O leilão vai ocorrer às 10h, na sede da B3, em São Paulo. Os contratos de concessão estão previstos para ser assinados em 30 de setembro, e as empresas vencedoras terão prazos de 42 a 60 meses para iniciar a operação comercial das linhas de transmissão. A Aneel prevê que os contratos de concessão gerem R$ 15,3 bilhões em investimentos, gerando de 31.697 empregos diretos.

Os lotes dos empreendimentos estão localizados em 13 estados: Acre, Amapá, Amazonas, Bahia, Espírito Santo, Mato Grosso, Mato Grosso do Sul, Minas Gerais, Pará, Rondônia, Santa Catarina, São Paulo e Sergipe.

O lote de maior extensão e que deve gerar mais empregos é o de número 2, que corta os estados de Minas Gerais e São Paulo em um percurso de 1,7 mil quilômetros. O lote tem finalidade de expandir a capacidade de transmissão da região Norte de Minas Gerais e, se concretizado, deve empregar 9,8 mil pessoas.

A disputa dos lances se dará pelo valor de Receita Anual Permitida (RAP).
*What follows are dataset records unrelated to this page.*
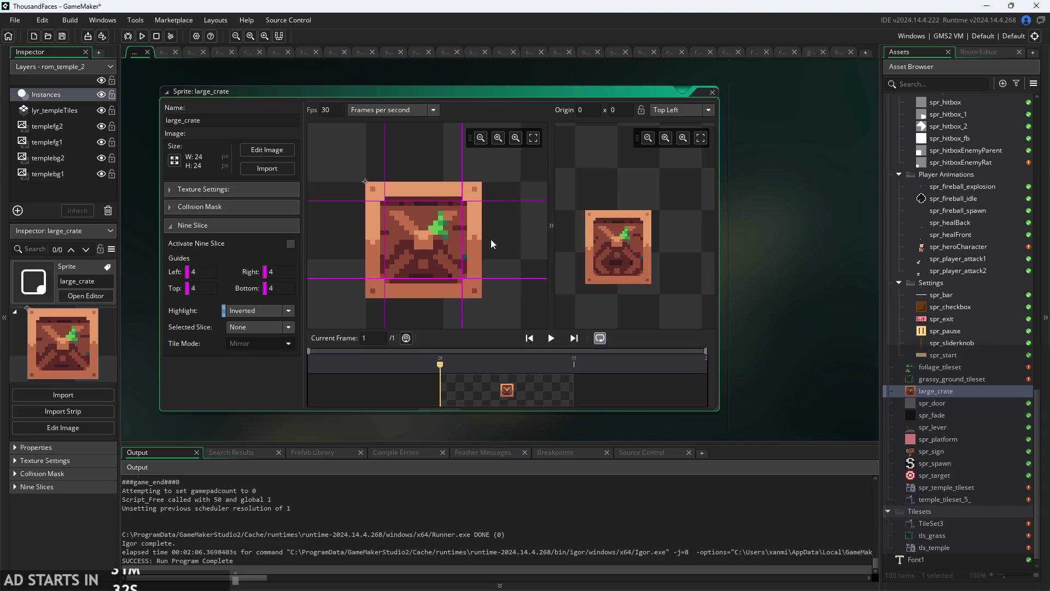
scroll(491, 244, "down", 1)
mouse_move(652, 284)
left_mouse_down()
mouse_move(714, 331)
mouse_move(663, 300)
mouse_move(664, 281)
left_mouse_up()
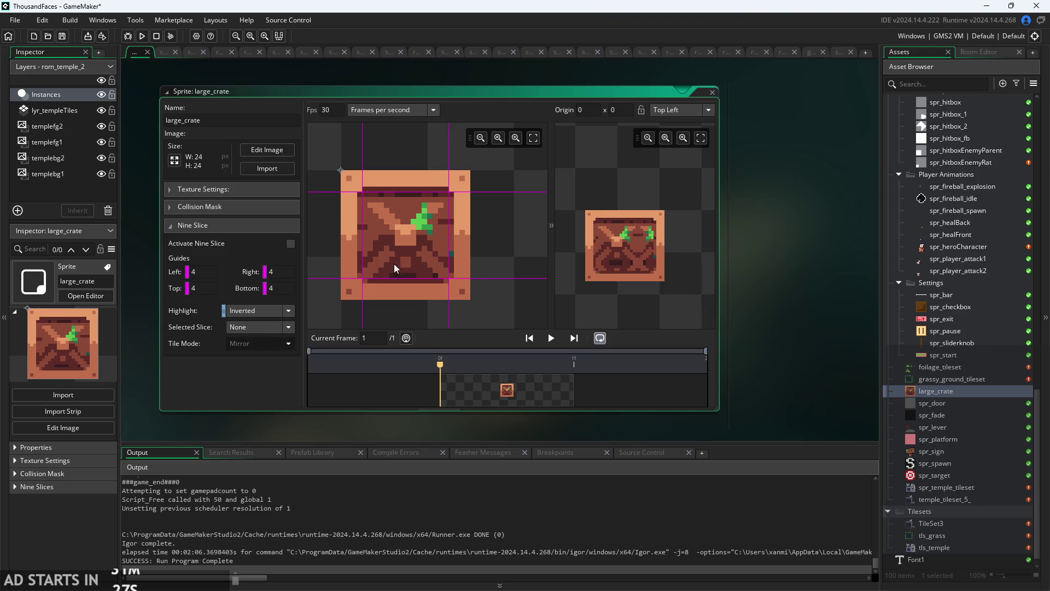
left_click(401, 263)
Set the centre slice's Tile Mode to Repeat and resize the preview to test it.
left_click(407, 256)
left_click(407, 261)
left_click(289, 343)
Quando houver mais de uma proposta pelo mesmo lote, vencerá a que propuser o menor valor anual de receita.

Os proponentes deverão depositar para a Aneel uma garantia de proposta no valor de 1% do investimento estimado, com prazo de validade igual ou superior a 120 dias após o leilão e renovável por mais 60 dias.

Para a assinatura do contrato de concessão, o proponente vencedor deverá substituir a garantia anterior por uma correspondente a 5%, 7,5% ou 10% do valor do investimento previsto, a depender do deságio oferecido no leilão.